What about Mary? Have you ever really stopped to think about what her experience was like?
I know I haven’t given it much thought in the past. It’s part of the story that I’ve become so familiar with that I don’t think about how strange and scary it must have been for her. I mean think about it, an angel comes to her (scary in and of itself) and tells her she is going to have a child. Which she questions because she isn’t married yet and obviously hasn’t slept with her betrothed.
If I was Mary, my mind would be racing a mile-a-minute at this point. But she seems so calm and collected. After the angel gives her an explanation, she simply says, “I am the servant of the Lord.”
God must have given her peace and clarity in that moment.
We don’t know a whole lot about Mary during her pregnancy. There is more to her story that I wonder about. We can’t know for sure what was going on in Mary’s heart, but I’m sure it was something similar to what was going on in my own heart at the anticipation of my daughter’s birth. I was excited and nervous. Excited for this tiny little human that would become a part of our family. Wondering what she would look like and praying for who she will become. Nervous because I’d never had a baby before and I was feeling unsure about my abilities to be a good mother.

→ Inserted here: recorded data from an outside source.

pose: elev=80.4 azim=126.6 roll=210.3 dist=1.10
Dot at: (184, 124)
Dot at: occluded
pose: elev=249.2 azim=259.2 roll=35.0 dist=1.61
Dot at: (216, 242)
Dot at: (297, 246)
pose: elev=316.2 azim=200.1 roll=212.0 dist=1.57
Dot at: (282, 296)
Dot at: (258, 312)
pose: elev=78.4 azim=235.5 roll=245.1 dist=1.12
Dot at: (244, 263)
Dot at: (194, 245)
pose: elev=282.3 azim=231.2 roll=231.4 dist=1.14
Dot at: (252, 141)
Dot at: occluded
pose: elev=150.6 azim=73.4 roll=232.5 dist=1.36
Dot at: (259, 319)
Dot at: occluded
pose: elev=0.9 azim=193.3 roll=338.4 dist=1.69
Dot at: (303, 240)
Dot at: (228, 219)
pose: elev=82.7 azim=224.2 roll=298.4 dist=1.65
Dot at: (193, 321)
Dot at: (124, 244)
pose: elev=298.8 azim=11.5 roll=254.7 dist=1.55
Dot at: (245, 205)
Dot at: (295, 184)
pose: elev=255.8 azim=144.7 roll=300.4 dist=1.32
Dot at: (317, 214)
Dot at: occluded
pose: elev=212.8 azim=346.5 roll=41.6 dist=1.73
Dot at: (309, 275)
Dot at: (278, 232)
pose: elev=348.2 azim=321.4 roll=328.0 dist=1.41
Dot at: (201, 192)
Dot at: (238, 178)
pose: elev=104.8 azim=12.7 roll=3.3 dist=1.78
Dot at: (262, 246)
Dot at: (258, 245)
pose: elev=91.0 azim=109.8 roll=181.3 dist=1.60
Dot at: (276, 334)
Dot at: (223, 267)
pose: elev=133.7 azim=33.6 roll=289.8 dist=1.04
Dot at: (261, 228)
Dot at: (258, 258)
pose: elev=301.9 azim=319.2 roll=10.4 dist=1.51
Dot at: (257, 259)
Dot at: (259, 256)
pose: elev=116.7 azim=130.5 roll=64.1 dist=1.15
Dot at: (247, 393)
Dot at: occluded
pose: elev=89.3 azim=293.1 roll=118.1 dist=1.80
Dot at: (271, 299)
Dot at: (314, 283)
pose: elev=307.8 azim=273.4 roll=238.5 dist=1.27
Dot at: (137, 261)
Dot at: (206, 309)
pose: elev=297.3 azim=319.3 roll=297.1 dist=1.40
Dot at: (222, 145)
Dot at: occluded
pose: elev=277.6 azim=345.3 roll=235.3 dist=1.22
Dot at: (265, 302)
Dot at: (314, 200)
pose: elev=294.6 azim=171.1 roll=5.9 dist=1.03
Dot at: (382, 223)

But Mary knew that she wasn’t giving birth to just any baby. She knew that he would be the savior of us all. When He was finally in her arms and she looked down on his sweet face I’m sure she was filled with an unexplained joy. But I don’t think Mary knew on the night her son was born that he would suffer for us all. She probably had hopes and dreams for him just like any mother does. I’m sure she never imagined watching him suffer and die.
But God knew that her heart was pure enough to mother Jesus. He knew that when it came down to it she would find her strength in Him.
And this Christmas season as I face my own struggles, I find myself wondering if I can be strong like Mary. If I can have the wisdom and understanding to trust that God has a plan.
I am so thankful for examples of women like Mary who show us what complete trust in God and our savior Jesus looks like.